Building Natural Language Interfaces to Web APIs
- Yu Su ,
- Ahmed Awadallah ,
- Madian Khabsa ,
- Patrick Pantel ,
- Michael Gamon
In Proceedings of the 26th ACM international conference on Information and knowledge management (CIKM '17) |
Published by ACM
As the Web evolves towards a service-oriented architecture, application program interfaces (APIs) are becoming an increasingly important way to provide access to data, services, and devices. We study the problem of natural language interface to APIs (NL2APIs), with a focus on web APIs for web services. Such NL2APIs have many potential benefits, for example, facilitating the integration of web services into virtual assistants.

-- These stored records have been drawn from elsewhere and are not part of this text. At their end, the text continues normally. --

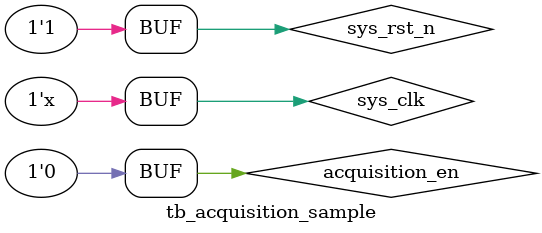
<source format=v>
`timescale 1ns / 1ps


module tb_acquisition_sample ();
  // parameter define
  parameter CLK_PERIOD = 20;

  // reg define
  reg        sys_clk;
  reg        sys_rst_n;
  reg  [7:0] ad_data;
  reg        acquisition_en;

  // wire define
  wire       clk_50m;  // 50MHz clock
  wire       clk_25m;  // 25MHz clock
  wire       locked;  // pll lock signal
  wire       rst_n;  // reset signal, active low

  // initial block
  initial begin
    sys_clk = 1'b0;
    sys_rst_n = 1'b0;
    acquisition_en = 1'b0;
    #200 sys_rst_n = 1'b1;
    #10000 acquisition_en = 1'b1;
    #100 acquisition_en = 1'b0;
  end

  // main code

  assign rst_n = sys_rst_n & locked; // generate a new reset signal from system reset and pll lock signal

  // clock gen
  always #(CLK_PERIOD / 2) sys_clk = ~sys_clk;  // 50MHz

  // ad simulation
  always @(posedge clk_25m or negedge rst_n) begin
    if (!rst_n) begin
      ad_data <= 8'd0;
    end else begin
      ad_data <= ad_data + 1'b1;
    end
  end

  // pll
  clk_wiz_0 clk_wiz_tb_au (
      .clk_50m     (clk_50m),  // 50MHz clock
      .clk_25m     (clk_25m),  // 25MHz clock
      .clk_25m_120d(),         // 25MHz clock 120 degree phase shift
      .locked      (locked),   // pll lock signal
      .clk_in1     (sys_clk)   // input clock
  );

  acquisition_sample acquisition_sample_0 (
      .clk_50m                (clk_50m),
      .clk_25m                (clk_25m),
      .sys_rst_n              (rst_n),
      .acquisition_en         (acquisition_en),
      .ad_data                (ad_data),
      .fifo_en_flag           (),
      .acquisition_data       (),
      .trigger_threshold      (8'd128),
      .trigger_is_rising_slope(1'b1),
      .trigger_position       (3'd0),
      .acquisition_pulse_sel  (4'd4)
  );
endmodule

</source>
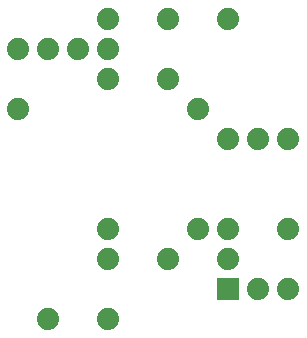
<source format=gbs>
G75*
%MOIN*%
%OFA0B0*%
%FSLAX25Y25*%
%IPPOS*%
%LPD*%
%AMOC8*
5,1,8,0,0,1.08239X$1,22.5*
%
%ADD10C,0.07400*%
%ADD11R,0.07400X0.07400*%
D10*
X0021236Y0011236D03*
X0041236Y0011236D03*
X0041236Y0031236D03*
X0041236Y0041236D03*
X0061236Y0031236D03*
X0071236Y0041236D03*
X0081236Y0041236D03*
X0081236Y0031236D03*
X0091236Y0021236D03*
X0101236Y0021236D03*
X0101236Y0041236D03*
X0101236Y0071236D03*
X0091236Y0071236D03*
X0081236Y0071236D03*
X0071236Y0081236D03*
X0061236Y0091236D03*
X0061236Y0111236D03*
X0041236Y0111236D03*
X0041236Y0101236D03*
X0041236Y0091236D03*
X0031236Y0101236D03*
X0021236Y0101236D03*
X0011236Y0101236D03*
X0011236Y0081236D03*
X0081236Y0111236D03*
D11*
X0081236Y0021236D03*
M02*

</source>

We propose the first end-to-end framework to build an NL2API for a given web API. A key challenge is to collect training data, i.e., NL command-API call pairs, from which an NL2API can learn the semantic mapping from ambiguous, informal NL commands to formal API calls. We propose a novel approach to collect training data for NL2API via crowdsourcing, where crowd workers are employed to generate diversified NL commands. We optimize the crowdsourcing process to further reduce the cost. More specifically, we propose a novel hierarchical probabilistic model for the crowdsourcing process, which guides us to allocate budget to those API calls that have a high value for training NL2APIs. We apply our framework to real-world APIs, and show that it can collect high-quality training data at a low cost, and build NL2APIs with good performance from scratch. We also show that our modeling of the crowdsourcing process can improve its effectiveness, such that the training data collected via our approach leads to better performance of NL2APIs than a strong baseline.
Publication Downloads
Natural Language Interfaces to Web APIs Dataset
April 26, 2019
The NL2API dataset includes the web APIs call from the Microsoft Graph API suite, which are respectively used to search a user’s emails and calendar events. Each data points include the API call, its canonical form and its associated natural utterances, as well as the API properties.